• _Supplied text_
In a recent chat that I participated in, we were discussing US two-letter state abbreviations that were one letter off of each other (e.g., NY and NJ).
After that discussion, I was curious about whether it would be possible to step from any state abbreviation to any other by changing one letter at a time, using only valid states along the way. My first step was to determine if there were any state abbreviations which didn’t share a first or last letter with any other states, so I wrote a simple Ruby script to test that.
state_codes = %w(AL AK AZ AR CA CO CT DE FL GA HI ID IL IN IA KS KY LA ME MD MA
MI MN MS MO MT NE NV NH NJ NM NY NC ND OH OK OR PA RI SC SD TN TX UT VT VA WA
WV WI WY)
state_codes.sort!
one_letter_changes = Hash.new()
state_codes.each do |sc|
one_letter_changes[sc] = state_codes.select{
|s| sc != s && (sc[0] == s[0] || sc[1] == s[1])
}
puts "#{sc}: #{one_letter_changes[sc].join(", ")}"
end
So every state had at least one other state it could go to. Texas (TX) had the fewest, with only Tennessee (TN); Massachusetts (MA) had the most, as quite a few state codes start with M or end with A.
Now I needed to find out if all the states would connect to each other, or if there would be several distinct “neighborhoods” of states. I decided to do this visually by creating a graph, using the output of my script to draw the connections:
Based on this graph, it is possible for any state abbreviation to change to any other state abbreviation!

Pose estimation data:
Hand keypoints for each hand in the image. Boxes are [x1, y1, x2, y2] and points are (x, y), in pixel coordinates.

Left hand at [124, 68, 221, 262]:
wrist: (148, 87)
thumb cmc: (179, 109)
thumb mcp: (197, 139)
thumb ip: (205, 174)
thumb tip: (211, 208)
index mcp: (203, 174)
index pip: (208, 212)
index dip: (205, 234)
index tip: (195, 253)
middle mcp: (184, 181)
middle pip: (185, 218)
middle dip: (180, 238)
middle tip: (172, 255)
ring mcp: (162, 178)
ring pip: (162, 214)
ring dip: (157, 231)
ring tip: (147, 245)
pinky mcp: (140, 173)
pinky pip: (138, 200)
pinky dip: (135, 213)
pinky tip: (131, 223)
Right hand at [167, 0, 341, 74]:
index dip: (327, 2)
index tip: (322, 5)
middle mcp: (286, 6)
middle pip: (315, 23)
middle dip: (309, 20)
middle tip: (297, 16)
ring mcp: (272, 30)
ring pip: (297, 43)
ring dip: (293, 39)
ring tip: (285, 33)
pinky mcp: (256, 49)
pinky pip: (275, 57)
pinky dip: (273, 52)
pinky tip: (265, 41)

• _Brief 1_
According to the text on state abbreviations, are these statements true? (a) Texas had the fewest possible one-letter changes, with only Tennessee. (b) The writer tested the abbreviations with a Python script. (c) The graph showed separate neighborhoods of states that could not reach one another. Answer yes or no for each, and quote the words from the text that decide it.
• _Brief 2_
Pick up the text on state abbreviations after its last sentence and continue writing it.

• _Answer 1_
(a) Yes: "Texas (TX) had the fewest, with only Tennessee (TN)"
(b) No: "so I wrote a simple Ruby script to test that"
(c) No: "it is possible for any state abbreviation to change to any other state abbreviation!"

• _Answer 2_
I was also curious about the number of steps needed to go between any pair of state abbreviations, so I wrote a path distance algorithm based on Dijkstra’s algorithm (but with each path having equal weight) to find the shortest number of hops between any pair:
state_codes = %w(AL AK AZ AR CA CO CT DE FL GA HI ID IL IN IA KS KY LA ME MD MA
MI MN MS MO MT NE NV NH NJ NM NY NC ND OH OK OR PA RI SC SD TN TX UT VT VA WA
WV WI WY)
state_codes.sort!
one_letter_changes = Hash.new()
state_codes.each do |sc|
one_letter_changes[sc] = state_codes.select{
|s| sc != s && (sc[0] == s[0] || sc[1] == s[1])
}
end
def path_distance(graph, source)
vertexes = graph.keys
return nil unless vertexes.include?(source)
distance = Hash.new()
previous_vertex = Hash.new()
arbitrarily_large_distance = vertexes.length
unvisited_vertices = Array.new
vertexes.each do |v|
distance[v] = arbitrarily_large_distance
previous_vertex[v] = nil
unvisited_vertices.push(v)
end
distance[source] = 0;
while(unvisited_vertices.any?)
min_distance_vertex = unvisited_vertices.min_by{|v| distance[v]}
graph[min_distance_vertex].each do |neighbor|
alt = distance[min_distance_vertex] + 1
if alt < distance[neighbor]
distance[neighbor] = alt
previous_vertex[neighbor] = min_distance_vertex
end
end
unvisited_vertices -= [min_distance_vertex]
end
return distance
end
state_codes.each do |code|
values = path_distance(one_letter_changes, code).sort_by{
|k,v| k}.reject{|k,v| k > code
}.map{|d| d[1]}
puts "#{code} #{values.join(" ")}"
end
puts " #{state_codes.join(" ")}"
Based on the results, the highest number of hops is 6—so every state abbreviation can be changed into any other state abbreviation in at most six steps!